Bien sûr, Bercy a peut-être minoré le chiffre. Il n’y a peut-être non pas 1730 propriétaires dont la taxe explose, mais éventuellement 2000, voire, soyons fous, 3000 ou 4000. Mais il serait étonnant que Bercy ait minoré le chiffre d’un ordre de magnitude supérieur à 2 ou 3, car cela finirait par se voir et se savoir, ce qui serait embarrassant pour le gouvernement.

Bref, dans le “meilleur” des cas, la fin de l’affreuse rétention foncière libérerait de quoi construire, en étant très optimiste, une cinquantaine de milliers de logements. Autant dire que le mythe de la rétention foncière massive qui empêche la reprise massive de la construction dans nos villes s’écroule : c’est bien le manque de terrains rendus constructibles par les villes via leur “Plan Local d’Urbanisme”, et non la rétention de terrains imaginaires par des propriétaires spéculateurs, qui est à la source de l’explosion des prix du foncier (multipliés par 6 entre 1997 et 2007) en France. La rétention foncière ? Un mythe qui fait pschitt !

Loi des conséquences inattendues

Mais ce n’est pas tout. La fameuse loi des conséquences inattendues qui frappe toute mesure politique, intelligente ou idiote, va encore faire des siennes. Car que vont faire les maires interpellés par leurs administrés désemparés par le coup de massue fiscal qui leur est infligé ? Eh bien… Certains évoquent ouvertement un reclassement des parcelles concernées en zone naturelle ou agricole, à la demande des propriétaires ! Ceux ci n’essaieront de rouvrir le terrain à la construction que lorsqu’ils auront un projet bien monté, finançable, ou que leurs enfants pourront en bénéficier.

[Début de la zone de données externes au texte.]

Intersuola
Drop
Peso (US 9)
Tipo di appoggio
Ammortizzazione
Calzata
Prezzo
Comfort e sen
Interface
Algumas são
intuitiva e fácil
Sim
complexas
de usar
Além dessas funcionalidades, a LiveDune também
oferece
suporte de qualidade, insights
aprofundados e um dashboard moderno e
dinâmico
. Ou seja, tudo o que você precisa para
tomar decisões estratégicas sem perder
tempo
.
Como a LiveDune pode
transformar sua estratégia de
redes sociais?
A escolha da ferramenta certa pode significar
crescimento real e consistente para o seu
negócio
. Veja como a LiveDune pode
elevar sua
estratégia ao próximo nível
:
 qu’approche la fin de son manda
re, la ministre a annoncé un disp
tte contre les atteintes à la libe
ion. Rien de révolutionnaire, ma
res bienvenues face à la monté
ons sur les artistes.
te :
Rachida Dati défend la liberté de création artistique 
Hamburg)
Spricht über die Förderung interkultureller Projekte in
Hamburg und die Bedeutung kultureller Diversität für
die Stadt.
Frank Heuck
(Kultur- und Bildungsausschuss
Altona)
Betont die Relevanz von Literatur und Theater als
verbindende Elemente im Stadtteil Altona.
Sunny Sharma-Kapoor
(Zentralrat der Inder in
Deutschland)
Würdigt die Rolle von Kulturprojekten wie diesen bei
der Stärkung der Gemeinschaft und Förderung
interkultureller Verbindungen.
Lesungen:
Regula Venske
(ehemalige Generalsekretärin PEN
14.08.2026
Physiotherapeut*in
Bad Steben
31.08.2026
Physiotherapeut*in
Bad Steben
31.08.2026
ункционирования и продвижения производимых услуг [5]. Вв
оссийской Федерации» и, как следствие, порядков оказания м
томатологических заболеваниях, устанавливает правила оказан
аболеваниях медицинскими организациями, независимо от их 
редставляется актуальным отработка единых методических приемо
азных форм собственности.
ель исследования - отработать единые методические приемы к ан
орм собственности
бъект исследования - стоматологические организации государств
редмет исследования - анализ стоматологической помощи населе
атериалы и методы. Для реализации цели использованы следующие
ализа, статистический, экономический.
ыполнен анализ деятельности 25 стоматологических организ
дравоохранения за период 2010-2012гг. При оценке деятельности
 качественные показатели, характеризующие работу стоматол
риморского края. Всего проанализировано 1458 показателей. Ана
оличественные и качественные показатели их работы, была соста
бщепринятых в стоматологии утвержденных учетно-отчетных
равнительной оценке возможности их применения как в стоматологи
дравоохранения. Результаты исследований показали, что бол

Et donc, la taxe va aboutir à ce que de nombreux propriétaires de terrains non encore constructibles mais qui pourraient techniquement l’être, surtout s’il s’agit de grandes unités foncières, au lieu de se battre pour ouvrir leur terrain à la constructibilité dans une perspective de court, moyen ou long terme, vont au contraire faire preuve d’attentisme et ne réclamer la constructibilité qu’au tout dernier moment…

Autrement dit, la taxe, qui devait permettre de « libérer du foncier », va contribuer à le geler un peu plus… En voulant lutter contre la rétention foncière, le gouvernement va l’accroître ! S’il n’était pas question de centaines de milliers de familles condamnées à la grande pauvreté par faute de prix du logement incontrôlables et d’expansion du domaine du taudis, je m’autoriserais un court éclat de rire. À ce niveau d’imbécillité des étatistes qui nous gouvernent, ce n’est plus de l’incompétence, c’est du sabotage.